Here around Laredo, the "monte", or wilderness, turns white with the blooms of Blackbrush, Acacia or Vachellia ridigula. It grows very slowly because we don't get a whole lot of rain. But the wood, especially the bark, when you get it into a glowing ember, is the sweetest incense kind of smell I know. Asher, you made me laugh in mentioning mesquite. If you go to south Laredo on Sunday, the neighborhoods are thick with mesquite fire smoke of barbecues, almost like the whole area is on fire.
 
I know it might sound strange but my favorite wood smell is Ash. I cut down a huge Arizona Ash a couple of years ago and processed the whole thing. My first time taking a tree to turned items. Now, every time I turn Ash it reminds me of that first experience.
 
I know it might sound strange but my favorite wood smell is Ash. I cut down a huge Arizona Ash a couple of years ago and processed the whole thing. My first time taking a tree to turned items. Now, every time I turn Ash it reminds me of that first experience.
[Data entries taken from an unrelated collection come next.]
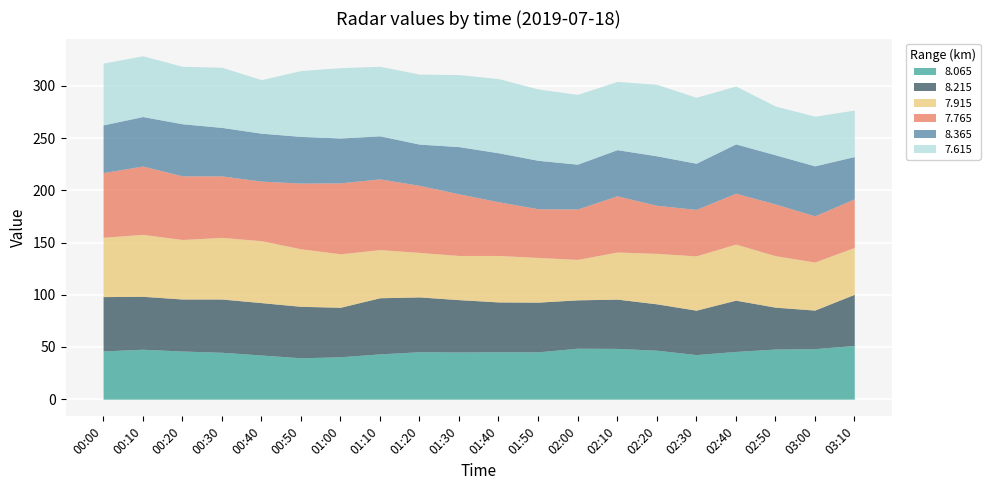

What is the maximum value for 8.065?

51.4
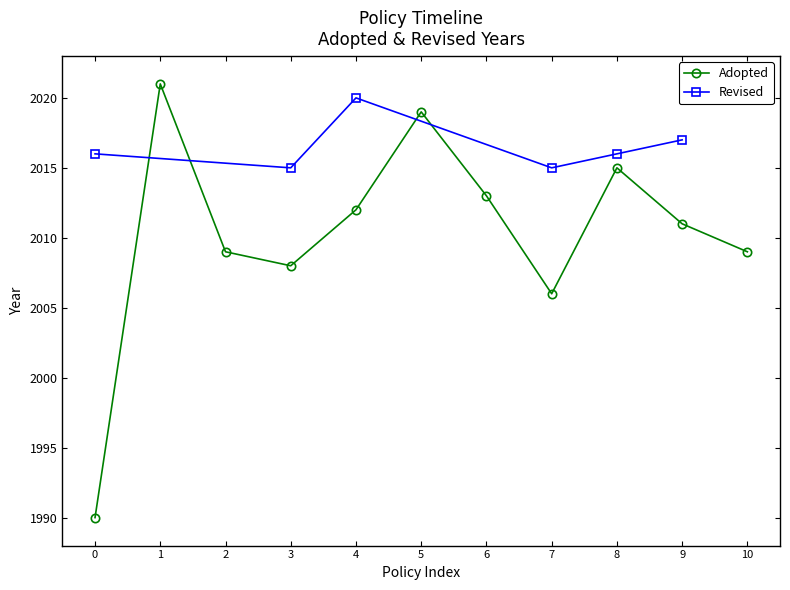

What is the difference between the second highest and minimum values?

29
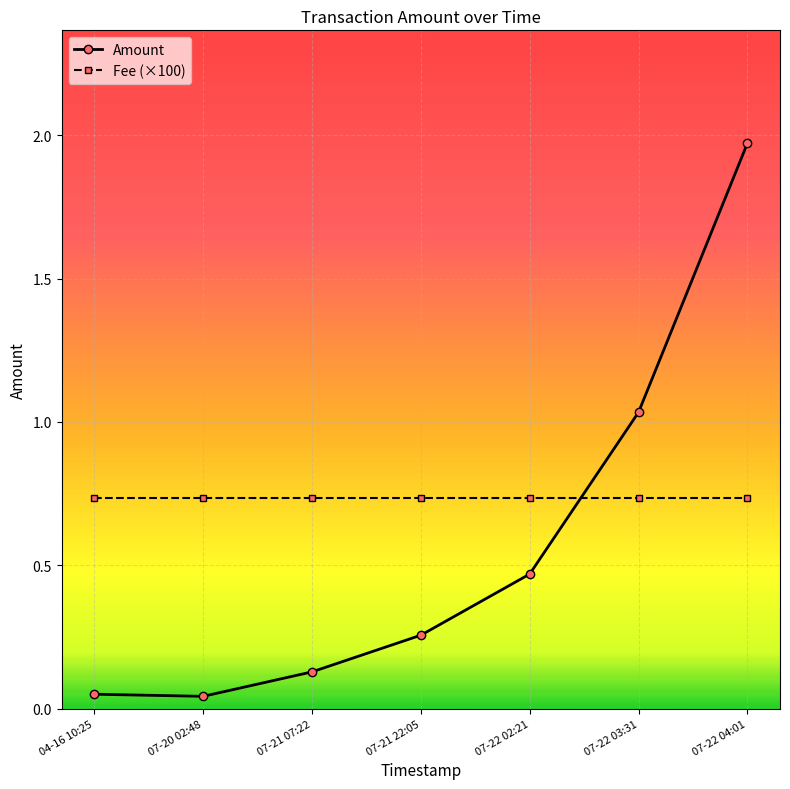

Where is Amount nearest to the value 1?

07-22 03:31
Well I had to look that up Arizona Ash: seems like there is some competition between the ash of Texas and the ash of Arizona! Up here in Ithaca we're drowning in dead ash from the borers and the fungi, so much that you can't take a walk in the woods without hearing an ash topple over. I split some of it for fast-burning firewood, good for starting a quick fire so you can switch over to oak or hickory in the stove.

I have turned handles of ash, all very dry from being in the shop, where I keep it between 35% and 50% humidity. I never noticed any distinctive aroma, but I understand the associative power of first experiences and aromas. That tree stump probably smelled pretty good when the tree hit the ground without taking out any buildings or yer pickup.